=== About this exercise ===
Rewrite the data below with "chart" replaced by "graph" and everything else left unchanged. Omit the pictures from your answer.

── Entries provided ──

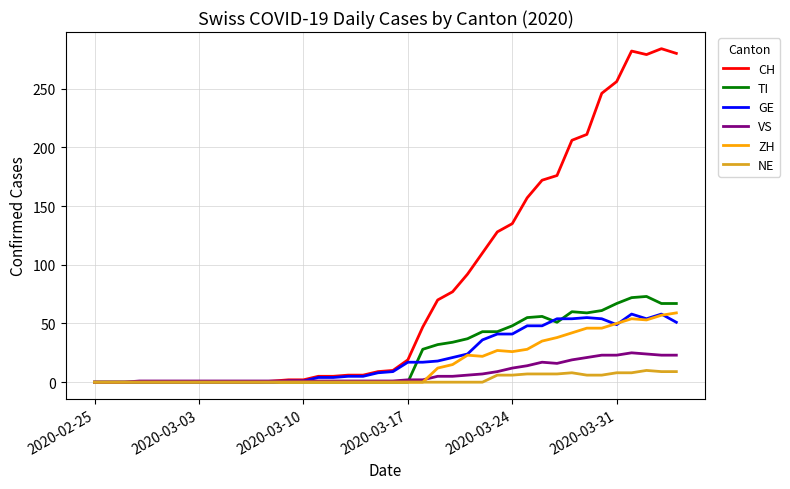

What is the highest value of the VS series?

25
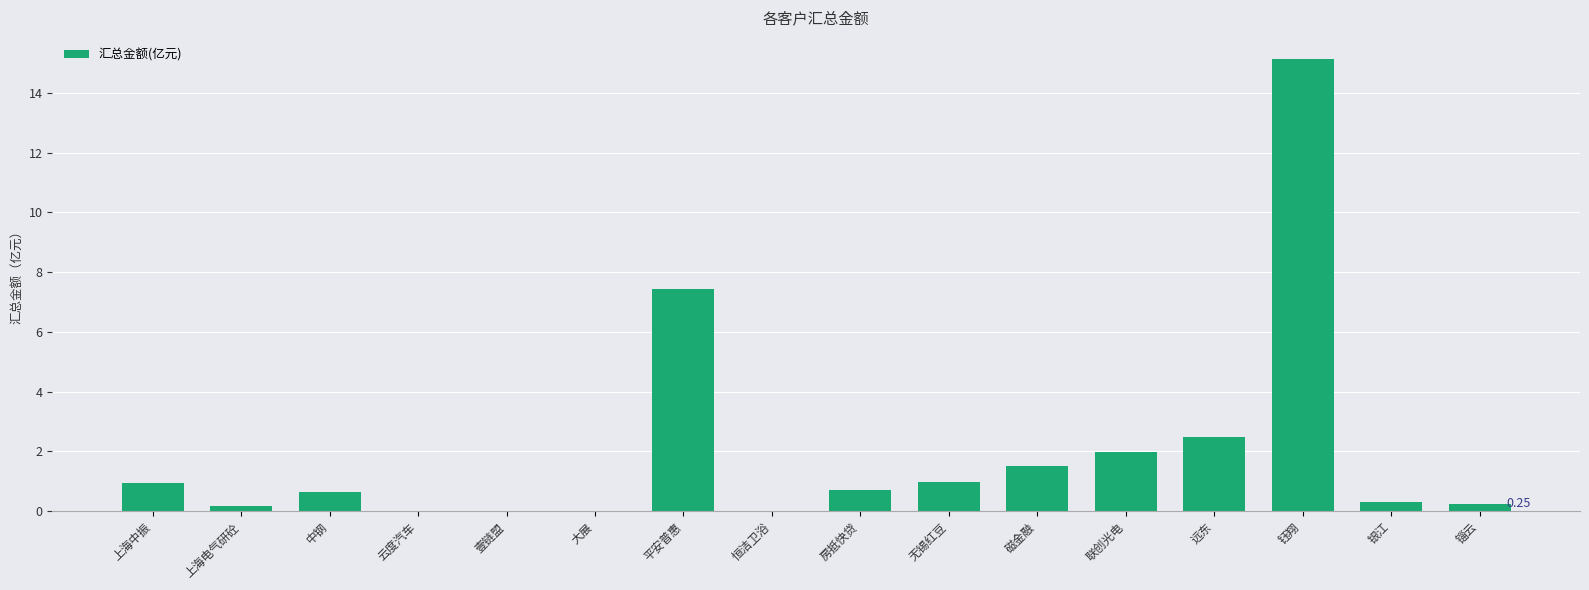

Are the bars grouped side by side (vs. stacked)?

No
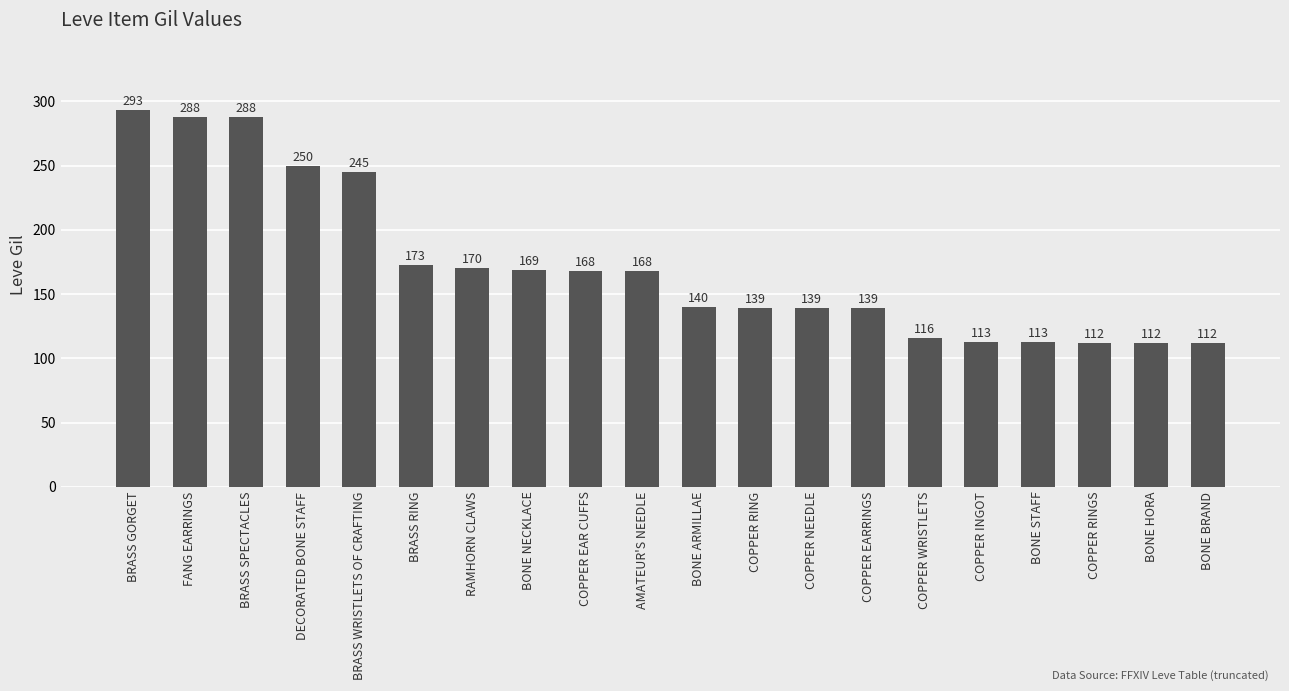

The chart shows a value of 291 at AMATEUR'S NEEDLE. True or false?

False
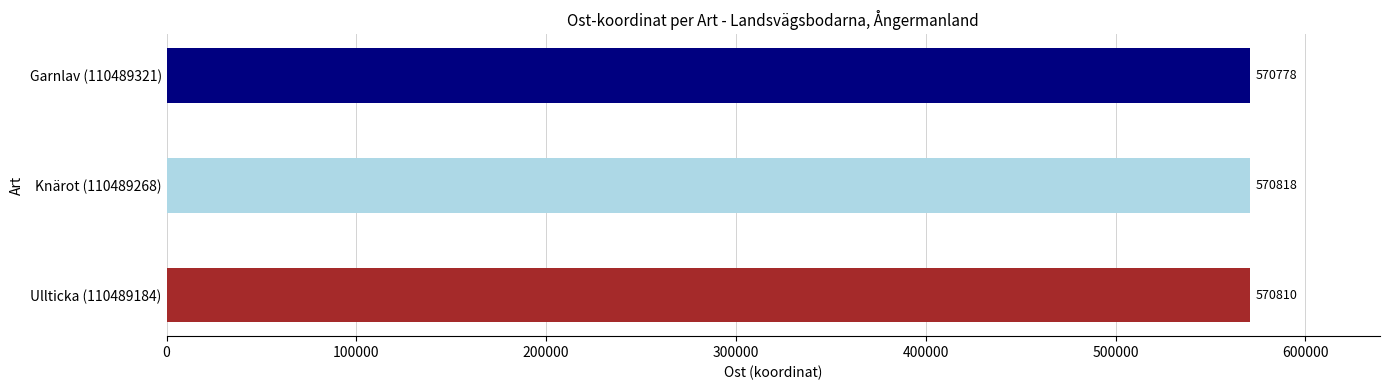

What is the minimum value shown in the chart?

570778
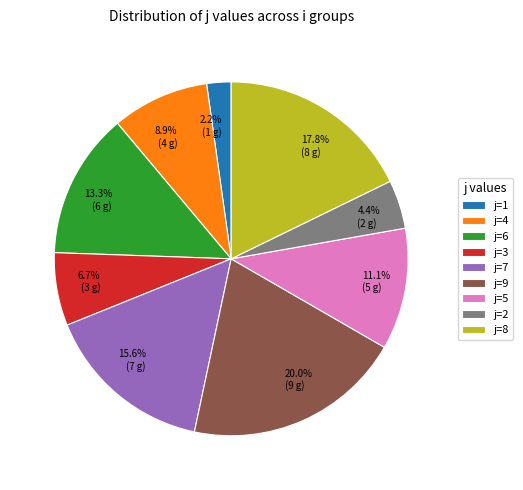

Do j=1 and j=6 together represent more than half of the pie?

No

───

=== Written answer ===
What is the highest value of the VS series?

25

Are the bars grouped side by side (vs. stacked)?

No

The graph shows a value of 291 at AMATEUR'S NEEDLE. True or false?

False

What is the minimum value shown in the graph?

570778

Do j=1 and j=6 together represent more than half of the pie?

No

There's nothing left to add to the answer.